Mike Strofolino

No. 51, 61, 57, 65
- Position: Linebacker

Personal information
- Born: February 6, 1944 (age 82) Brooklyn, New York, U.S.
- Listed height: 6 ft 2 in (1.88 m)
- Listed weight: 230 lb (104 kg)

Career information
- High school: St. Francis Prep (Queens, New York)
- College: Villanova (1961-1964)
- NFL draft: 1965 (4th round, 50th overall pick)
- AFL draft: 1965 (13th round, 97th overall pick)

Career history
- Baltimore Colts (1965); Los Angeles Rams (1965); St. Louis Cardinals (1966–1968); Hamilton Tiger-Cats (1969–1970);

Career NFL statistics
- Fumble recoveries: 1
- Sacks: 4
- Stats at Pro Football Reference

= Mike Strofolino =

American football player (born 1944)

Mike Strofolino (born February 6, 1944) is an American former professional football player who was a linebacker in the National Football League (NFL). He played college football for the Villanova Wildcats. He played in the NFL for the Baltimore Colts and Los Angeles Rams in 1965 and for the St. Louis Cardinals from 1966 to 1968.

-----

:: Your goal ::
Reproduce the passage of the Mike Strofolino profile starting at "Career history" and ending at "player (born 1944)", swapping "Career history" for "Playing history". The items after this point aren't needed.

-----

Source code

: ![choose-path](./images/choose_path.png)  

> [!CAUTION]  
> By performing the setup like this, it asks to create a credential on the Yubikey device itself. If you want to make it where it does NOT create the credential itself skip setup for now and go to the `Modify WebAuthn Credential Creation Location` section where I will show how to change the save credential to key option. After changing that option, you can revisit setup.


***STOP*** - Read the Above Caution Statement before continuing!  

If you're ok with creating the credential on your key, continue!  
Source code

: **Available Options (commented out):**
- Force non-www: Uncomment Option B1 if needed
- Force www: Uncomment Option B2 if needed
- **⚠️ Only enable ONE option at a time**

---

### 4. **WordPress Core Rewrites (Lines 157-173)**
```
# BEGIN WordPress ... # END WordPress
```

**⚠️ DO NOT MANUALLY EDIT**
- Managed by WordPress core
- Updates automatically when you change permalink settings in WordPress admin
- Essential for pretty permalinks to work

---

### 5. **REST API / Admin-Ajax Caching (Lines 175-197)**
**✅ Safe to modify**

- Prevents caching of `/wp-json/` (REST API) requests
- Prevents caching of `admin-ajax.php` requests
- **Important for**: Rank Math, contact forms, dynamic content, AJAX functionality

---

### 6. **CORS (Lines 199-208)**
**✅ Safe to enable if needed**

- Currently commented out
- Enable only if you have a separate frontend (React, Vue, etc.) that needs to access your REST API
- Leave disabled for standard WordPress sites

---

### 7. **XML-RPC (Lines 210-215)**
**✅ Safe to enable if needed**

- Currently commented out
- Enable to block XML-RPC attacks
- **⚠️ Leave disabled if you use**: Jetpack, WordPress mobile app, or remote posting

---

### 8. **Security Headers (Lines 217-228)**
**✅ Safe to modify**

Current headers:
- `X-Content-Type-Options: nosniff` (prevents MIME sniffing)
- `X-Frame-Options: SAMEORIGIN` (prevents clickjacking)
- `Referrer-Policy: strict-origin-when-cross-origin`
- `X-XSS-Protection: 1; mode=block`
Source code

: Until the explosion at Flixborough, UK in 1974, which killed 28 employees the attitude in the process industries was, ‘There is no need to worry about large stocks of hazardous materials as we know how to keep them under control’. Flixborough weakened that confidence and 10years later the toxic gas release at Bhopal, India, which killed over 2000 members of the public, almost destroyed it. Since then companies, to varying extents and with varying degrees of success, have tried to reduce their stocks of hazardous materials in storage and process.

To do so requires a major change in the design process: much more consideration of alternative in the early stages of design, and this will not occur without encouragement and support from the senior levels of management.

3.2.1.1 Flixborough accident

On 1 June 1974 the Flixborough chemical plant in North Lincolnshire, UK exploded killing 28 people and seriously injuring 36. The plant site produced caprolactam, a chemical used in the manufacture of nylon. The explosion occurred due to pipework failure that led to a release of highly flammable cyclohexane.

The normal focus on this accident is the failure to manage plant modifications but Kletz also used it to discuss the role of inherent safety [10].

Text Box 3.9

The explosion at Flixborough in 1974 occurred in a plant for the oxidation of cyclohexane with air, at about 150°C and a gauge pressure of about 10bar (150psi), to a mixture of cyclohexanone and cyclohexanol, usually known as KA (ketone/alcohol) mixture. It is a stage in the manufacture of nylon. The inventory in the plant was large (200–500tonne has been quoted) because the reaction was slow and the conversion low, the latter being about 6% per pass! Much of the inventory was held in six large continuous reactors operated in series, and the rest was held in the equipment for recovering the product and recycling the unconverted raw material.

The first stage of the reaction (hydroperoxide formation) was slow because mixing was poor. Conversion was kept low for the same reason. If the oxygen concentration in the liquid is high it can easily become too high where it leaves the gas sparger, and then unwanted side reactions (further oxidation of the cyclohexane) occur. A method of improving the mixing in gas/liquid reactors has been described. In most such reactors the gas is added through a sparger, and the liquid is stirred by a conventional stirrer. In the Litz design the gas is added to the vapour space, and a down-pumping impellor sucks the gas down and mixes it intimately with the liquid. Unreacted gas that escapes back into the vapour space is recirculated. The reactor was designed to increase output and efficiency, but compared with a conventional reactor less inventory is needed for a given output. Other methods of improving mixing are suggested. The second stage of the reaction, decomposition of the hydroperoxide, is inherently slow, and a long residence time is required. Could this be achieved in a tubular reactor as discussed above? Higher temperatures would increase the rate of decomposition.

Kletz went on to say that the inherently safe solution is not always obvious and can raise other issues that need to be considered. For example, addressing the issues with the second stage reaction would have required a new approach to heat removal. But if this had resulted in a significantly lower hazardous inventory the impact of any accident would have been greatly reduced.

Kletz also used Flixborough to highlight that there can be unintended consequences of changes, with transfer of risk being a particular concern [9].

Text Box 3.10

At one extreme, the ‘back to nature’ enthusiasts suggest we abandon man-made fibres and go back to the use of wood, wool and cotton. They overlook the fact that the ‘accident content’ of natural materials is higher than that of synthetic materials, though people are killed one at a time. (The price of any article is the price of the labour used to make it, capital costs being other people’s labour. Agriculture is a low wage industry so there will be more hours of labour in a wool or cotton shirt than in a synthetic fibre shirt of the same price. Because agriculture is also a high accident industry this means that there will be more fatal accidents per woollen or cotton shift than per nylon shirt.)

-----

:: Solution below ::
Playing history
- Baltimore Colts (1965); Los Angeles Rams (1965); St. Louis Cardinals (1966–1968); Hamilton Tiger-Cats (1969–1970);

Career NFL statistics
- Fumble recoveries: 1
- Sacks: 4
- Stats at Pro Football Reference

= Mike Strofolino =

American football player (born 1944)